**Requirement**
Where a line of the entries holds the string "rules", copy that line.

**Data**

== Segment start ==

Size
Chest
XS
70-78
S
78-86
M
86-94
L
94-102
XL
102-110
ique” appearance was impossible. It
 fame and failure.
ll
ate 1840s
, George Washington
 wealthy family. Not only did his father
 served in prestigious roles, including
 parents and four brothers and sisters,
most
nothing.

== Segment end ==
== Segment start ==

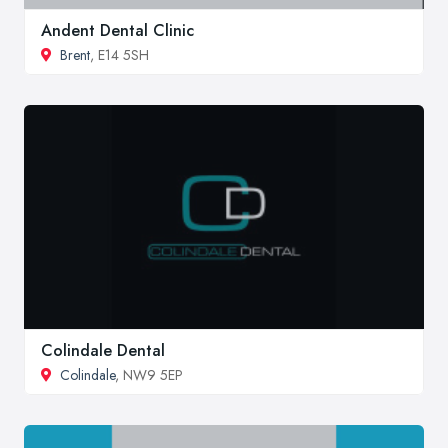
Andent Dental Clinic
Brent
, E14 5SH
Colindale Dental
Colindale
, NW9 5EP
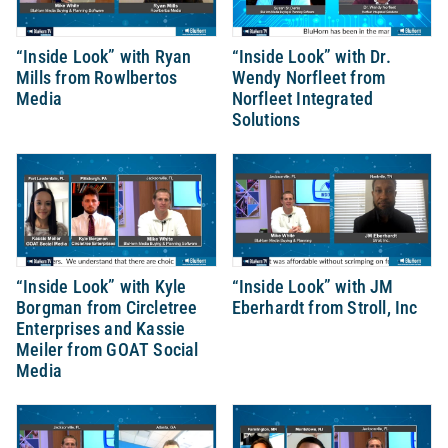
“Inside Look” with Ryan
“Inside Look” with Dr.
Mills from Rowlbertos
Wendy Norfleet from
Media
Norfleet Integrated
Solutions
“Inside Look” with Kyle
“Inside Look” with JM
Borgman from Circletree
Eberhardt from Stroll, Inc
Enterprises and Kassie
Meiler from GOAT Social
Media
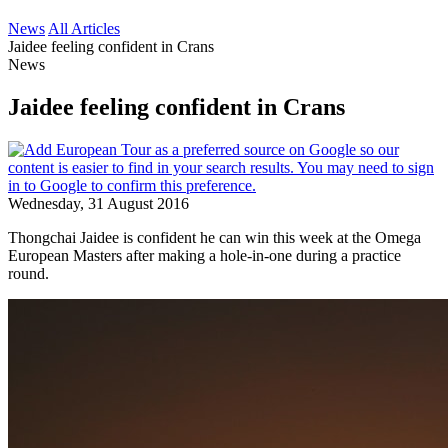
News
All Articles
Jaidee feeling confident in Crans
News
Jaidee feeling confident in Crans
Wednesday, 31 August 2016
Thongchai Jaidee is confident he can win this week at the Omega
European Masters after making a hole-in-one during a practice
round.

== Segment end ==
== Segment start ==

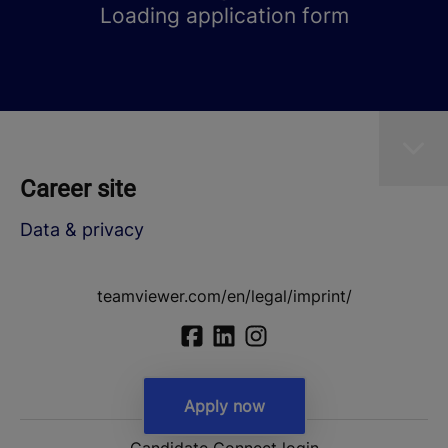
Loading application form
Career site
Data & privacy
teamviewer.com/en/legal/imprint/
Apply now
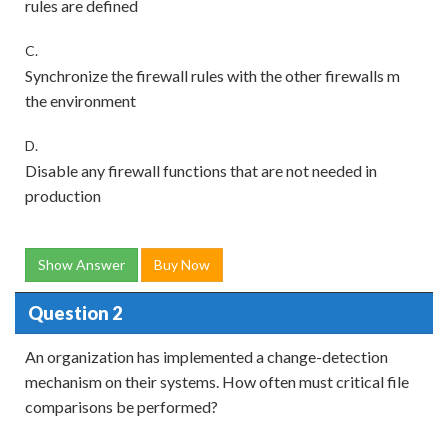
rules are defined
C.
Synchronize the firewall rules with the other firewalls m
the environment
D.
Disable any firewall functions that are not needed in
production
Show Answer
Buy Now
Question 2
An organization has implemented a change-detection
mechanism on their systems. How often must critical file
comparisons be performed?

== Segment end ==

**Result for this task**
rules are defined
Synchronize the firewall rules with the other firewalls m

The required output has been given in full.